競売物件を虎視眈々と狙う投資家も
武内さん、野田さんに共通しているのは、自身の給与は一切減っていないものの、世帯にとっての副収入的な存在だった妻の稼ぎが途絶えたという点だ。大黒柱ではなく、補助的な柱が倒れただけでも破綻に追い込まれてしまうのが、ペアローンの怖さといえる。
ペアローンによって購入された物件か否かは別として、コロナ禍を機に、物件売却を考える人は増えているようだ。都内の不動産仲介業者も話す。
「8月に入ったあたりから、自宅を売りたいと相談に来られるお客さんが増えている印象です。中年の所帯持ちで、物件は築10~15年であることが多い。ただ、住宅ローンの残高を清算してもさらに数百万円以上のお釣りがくる程度の売値を希望される方がほとんどで、その多くは高望みです。

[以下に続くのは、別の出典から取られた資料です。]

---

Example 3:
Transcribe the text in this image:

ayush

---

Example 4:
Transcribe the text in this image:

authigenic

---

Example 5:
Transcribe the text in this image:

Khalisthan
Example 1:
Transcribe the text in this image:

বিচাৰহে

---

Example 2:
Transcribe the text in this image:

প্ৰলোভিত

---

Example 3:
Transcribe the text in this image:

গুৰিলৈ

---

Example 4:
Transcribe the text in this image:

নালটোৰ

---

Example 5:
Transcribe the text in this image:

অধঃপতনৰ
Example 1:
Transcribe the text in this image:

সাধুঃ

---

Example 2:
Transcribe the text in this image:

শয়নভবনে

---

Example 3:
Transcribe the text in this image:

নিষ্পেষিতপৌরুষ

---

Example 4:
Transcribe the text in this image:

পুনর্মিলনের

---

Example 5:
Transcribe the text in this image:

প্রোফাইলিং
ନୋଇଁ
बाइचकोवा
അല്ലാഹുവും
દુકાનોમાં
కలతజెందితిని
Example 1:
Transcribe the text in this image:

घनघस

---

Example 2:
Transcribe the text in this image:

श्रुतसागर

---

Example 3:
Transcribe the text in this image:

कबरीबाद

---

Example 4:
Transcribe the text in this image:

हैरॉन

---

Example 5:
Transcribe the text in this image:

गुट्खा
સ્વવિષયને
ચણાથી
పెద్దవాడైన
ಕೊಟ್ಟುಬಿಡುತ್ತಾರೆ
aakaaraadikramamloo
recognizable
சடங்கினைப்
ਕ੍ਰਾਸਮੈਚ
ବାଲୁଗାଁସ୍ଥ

なかなか買い手はつかないのが実情ですよ」
住宅ローンの滞納が続き、自宅の売却もできないとなれば、最悪の場合は差し押さえられて競売にかけられることになるが、それを虎視眈々と狙う投資家もいる。
前出の不動産仲介業者は「コロナ禍によって、条件のいい住宅や民泊物件などが競売や任意売却に出されることが多くなっている。中には相場の半値程度で落札される物件もあり、任意売却の物件や競売不動産を買いあさる投資家にとっては今は千載一遇のチャンスといっていい」と話す。

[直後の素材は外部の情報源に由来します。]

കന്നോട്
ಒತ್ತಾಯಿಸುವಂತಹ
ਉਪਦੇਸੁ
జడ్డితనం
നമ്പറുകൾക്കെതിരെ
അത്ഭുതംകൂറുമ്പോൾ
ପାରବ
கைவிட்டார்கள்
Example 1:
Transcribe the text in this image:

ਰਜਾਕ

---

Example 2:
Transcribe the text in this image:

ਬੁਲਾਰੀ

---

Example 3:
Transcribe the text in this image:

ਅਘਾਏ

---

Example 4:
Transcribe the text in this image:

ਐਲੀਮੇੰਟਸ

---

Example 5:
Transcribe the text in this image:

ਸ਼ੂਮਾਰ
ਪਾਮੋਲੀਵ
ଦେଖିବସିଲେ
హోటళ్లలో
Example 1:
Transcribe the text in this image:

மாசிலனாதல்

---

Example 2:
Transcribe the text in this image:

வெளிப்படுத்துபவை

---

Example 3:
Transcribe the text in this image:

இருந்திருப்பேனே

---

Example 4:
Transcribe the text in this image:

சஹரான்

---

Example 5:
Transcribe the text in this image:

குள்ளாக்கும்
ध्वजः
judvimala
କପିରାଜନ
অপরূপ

競売の物件数もたしかに前年より増えている。2020年9月に首都圏で競売開始決定後に裁判所に公告された物件の数は、東京都が201件で前年同期比21%増、神奈川県が133件で同14%増、埼玉県が98件で同23%増、千葉県が117件で同23%増といずれも急増しているのだ。
マイホームを奪われる者がいるかと思えば、それを安値で買い叩こうとする者もいる。アフターコロナの住宅市場はまさに弱肉強食だ。